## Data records
- Opening Delimiter -

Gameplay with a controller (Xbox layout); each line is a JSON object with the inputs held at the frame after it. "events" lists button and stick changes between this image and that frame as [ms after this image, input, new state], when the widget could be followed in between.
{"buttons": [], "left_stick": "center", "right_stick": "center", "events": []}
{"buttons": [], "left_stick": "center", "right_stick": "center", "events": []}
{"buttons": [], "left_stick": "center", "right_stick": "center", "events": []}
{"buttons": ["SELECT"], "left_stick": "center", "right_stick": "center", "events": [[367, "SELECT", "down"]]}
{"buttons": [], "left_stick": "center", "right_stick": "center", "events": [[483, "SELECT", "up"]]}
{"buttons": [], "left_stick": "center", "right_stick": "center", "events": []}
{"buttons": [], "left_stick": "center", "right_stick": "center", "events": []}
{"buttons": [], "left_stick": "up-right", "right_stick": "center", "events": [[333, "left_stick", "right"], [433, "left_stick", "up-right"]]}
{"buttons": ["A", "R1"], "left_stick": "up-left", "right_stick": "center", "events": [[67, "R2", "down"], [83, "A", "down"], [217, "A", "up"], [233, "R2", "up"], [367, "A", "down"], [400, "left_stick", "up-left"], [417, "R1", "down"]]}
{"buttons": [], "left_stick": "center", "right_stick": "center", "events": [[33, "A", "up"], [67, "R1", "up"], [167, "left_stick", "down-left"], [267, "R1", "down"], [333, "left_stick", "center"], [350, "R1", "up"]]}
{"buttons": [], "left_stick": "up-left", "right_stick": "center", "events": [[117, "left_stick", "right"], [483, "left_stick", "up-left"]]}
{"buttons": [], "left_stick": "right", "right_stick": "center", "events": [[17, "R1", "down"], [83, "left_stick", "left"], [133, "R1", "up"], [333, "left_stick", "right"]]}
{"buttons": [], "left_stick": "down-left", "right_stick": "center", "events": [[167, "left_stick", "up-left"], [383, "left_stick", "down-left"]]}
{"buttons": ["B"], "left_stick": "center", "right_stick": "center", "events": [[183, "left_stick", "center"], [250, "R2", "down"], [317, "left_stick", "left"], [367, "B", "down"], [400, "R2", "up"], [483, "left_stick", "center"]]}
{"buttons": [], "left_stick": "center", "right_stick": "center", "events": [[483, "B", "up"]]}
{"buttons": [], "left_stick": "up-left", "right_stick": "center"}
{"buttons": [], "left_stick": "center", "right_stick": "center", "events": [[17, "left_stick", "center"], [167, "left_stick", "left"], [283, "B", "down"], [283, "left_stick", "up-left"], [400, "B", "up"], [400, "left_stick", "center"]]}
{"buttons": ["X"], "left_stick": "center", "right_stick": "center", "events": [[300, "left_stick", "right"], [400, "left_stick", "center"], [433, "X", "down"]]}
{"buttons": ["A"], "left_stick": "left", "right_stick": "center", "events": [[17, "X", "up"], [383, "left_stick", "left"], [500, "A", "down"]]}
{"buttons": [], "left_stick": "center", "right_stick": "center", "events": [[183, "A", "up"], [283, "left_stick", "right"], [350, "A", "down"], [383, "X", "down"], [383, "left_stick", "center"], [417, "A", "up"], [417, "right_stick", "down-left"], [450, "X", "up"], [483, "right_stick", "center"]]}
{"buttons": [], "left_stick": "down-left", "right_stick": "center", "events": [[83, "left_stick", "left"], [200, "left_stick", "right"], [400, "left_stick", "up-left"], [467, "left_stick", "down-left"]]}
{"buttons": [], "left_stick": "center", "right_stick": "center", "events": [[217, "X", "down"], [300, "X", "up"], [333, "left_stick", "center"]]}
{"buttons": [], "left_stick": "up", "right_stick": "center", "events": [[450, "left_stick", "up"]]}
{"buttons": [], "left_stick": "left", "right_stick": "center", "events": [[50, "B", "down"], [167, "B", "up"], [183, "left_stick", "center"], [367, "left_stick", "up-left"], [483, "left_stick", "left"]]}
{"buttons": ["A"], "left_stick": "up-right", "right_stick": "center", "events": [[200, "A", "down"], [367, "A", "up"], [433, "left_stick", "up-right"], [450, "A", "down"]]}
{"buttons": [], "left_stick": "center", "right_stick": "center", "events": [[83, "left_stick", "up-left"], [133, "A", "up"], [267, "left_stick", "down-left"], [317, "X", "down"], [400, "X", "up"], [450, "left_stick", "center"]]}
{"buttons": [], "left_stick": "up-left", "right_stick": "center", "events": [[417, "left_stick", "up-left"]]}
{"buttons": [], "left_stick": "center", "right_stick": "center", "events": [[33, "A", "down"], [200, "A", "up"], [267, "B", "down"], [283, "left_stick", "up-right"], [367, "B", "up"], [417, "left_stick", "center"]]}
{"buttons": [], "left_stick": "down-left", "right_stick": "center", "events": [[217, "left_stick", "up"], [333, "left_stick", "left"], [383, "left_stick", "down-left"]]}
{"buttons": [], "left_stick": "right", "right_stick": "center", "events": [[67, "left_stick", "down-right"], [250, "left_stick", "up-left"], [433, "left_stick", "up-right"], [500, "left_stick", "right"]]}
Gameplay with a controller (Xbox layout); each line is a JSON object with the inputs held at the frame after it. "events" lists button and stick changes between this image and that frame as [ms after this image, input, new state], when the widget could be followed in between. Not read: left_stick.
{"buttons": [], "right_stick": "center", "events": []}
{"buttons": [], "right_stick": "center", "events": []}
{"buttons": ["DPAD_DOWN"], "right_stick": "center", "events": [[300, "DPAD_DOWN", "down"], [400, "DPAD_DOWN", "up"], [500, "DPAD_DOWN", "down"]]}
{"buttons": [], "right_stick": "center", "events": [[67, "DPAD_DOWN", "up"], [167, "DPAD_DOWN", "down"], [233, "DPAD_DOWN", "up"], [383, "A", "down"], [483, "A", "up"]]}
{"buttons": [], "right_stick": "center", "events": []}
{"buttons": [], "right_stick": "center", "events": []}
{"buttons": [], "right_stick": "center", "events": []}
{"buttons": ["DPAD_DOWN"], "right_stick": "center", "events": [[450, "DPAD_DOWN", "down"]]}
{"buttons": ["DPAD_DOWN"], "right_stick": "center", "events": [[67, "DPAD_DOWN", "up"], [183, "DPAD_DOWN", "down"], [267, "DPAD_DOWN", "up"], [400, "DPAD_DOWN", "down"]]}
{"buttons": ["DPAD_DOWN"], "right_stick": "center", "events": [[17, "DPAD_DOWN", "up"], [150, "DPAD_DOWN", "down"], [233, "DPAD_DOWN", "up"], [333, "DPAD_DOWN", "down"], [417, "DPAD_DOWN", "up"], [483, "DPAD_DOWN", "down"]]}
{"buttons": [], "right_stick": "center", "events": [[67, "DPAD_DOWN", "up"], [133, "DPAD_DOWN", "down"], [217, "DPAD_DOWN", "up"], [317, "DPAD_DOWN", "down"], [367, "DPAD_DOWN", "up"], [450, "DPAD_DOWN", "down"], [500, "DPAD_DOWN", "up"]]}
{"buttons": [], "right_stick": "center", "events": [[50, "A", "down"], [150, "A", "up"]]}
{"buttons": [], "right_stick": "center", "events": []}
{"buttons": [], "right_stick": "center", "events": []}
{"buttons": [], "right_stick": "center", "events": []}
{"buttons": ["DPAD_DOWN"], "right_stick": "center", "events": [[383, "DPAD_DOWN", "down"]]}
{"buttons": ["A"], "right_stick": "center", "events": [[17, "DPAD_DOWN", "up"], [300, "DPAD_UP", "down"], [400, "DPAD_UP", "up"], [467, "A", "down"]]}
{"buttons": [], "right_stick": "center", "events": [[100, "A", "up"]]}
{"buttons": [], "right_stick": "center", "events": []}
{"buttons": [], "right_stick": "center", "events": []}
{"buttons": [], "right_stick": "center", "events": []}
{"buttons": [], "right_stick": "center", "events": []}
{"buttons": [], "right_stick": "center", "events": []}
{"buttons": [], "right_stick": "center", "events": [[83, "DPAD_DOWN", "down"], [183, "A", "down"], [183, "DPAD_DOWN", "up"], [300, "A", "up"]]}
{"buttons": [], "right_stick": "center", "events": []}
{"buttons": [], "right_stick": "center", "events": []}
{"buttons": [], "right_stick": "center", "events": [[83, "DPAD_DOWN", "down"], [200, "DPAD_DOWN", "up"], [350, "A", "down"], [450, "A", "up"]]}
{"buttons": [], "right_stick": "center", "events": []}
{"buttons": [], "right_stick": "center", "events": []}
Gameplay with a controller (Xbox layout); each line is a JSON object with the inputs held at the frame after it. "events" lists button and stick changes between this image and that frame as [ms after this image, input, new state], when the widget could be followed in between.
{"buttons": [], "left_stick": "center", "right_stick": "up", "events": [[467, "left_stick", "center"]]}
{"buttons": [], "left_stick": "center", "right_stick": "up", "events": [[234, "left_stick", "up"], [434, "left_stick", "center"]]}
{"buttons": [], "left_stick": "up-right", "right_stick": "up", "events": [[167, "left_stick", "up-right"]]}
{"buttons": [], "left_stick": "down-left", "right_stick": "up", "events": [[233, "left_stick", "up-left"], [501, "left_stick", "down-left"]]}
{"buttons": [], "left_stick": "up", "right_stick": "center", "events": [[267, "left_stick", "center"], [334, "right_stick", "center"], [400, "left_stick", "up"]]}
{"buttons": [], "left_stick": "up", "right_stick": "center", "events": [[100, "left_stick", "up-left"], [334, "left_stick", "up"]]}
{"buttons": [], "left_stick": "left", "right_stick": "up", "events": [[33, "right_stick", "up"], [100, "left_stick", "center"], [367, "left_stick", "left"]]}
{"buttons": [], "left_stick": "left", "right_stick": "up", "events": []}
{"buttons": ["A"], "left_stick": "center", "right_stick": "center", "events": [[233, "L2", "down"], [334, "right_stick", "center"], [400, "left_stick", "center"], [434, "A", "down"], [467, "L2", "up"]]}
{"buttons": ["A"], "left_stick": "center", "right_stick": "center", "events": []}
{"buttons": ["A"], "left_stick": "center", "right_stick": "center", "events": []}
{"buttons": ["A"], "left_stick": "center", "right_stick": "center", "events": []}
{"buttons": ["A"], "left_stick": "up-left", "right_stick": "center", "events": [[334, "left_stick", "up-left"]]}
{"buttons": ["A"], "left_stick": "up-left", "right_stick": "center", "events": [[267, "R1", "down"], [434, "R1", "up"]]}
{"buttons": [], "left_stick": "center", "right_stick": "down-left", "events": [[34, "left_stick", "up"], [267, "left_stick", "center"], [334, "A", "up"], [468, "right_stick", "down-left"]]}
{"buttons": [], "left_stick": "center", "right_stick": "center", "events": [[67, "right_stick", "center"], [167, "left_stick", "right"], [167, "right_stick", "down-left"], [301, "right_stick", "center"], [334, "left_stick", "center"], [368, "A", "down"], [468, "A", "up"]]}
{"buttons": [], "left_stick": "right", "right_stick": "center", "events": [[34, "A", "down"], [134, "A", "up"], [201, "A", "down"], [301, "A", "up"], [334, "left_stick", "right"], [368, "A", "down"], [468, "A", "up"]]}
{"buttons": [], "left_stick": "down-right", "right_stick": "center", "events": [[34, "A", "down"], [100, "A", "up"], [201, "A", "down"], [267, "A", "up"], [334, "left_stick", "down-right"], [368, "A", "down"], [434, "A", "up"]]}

- Closing Delimiter -

## TASK GOAL
Filter the entries above down to the lines that contain the word "SELECT".

## EXERCISE RESULT
{"buttons": ["SELECT"], "left_stick": "center", "right_stick": "center", "events": [[367, "SELECT", "down"]]}
{"buttons": [], "left_stick": "center", "right_stick": "center", "events": [[483, "SELECT", "up"]]}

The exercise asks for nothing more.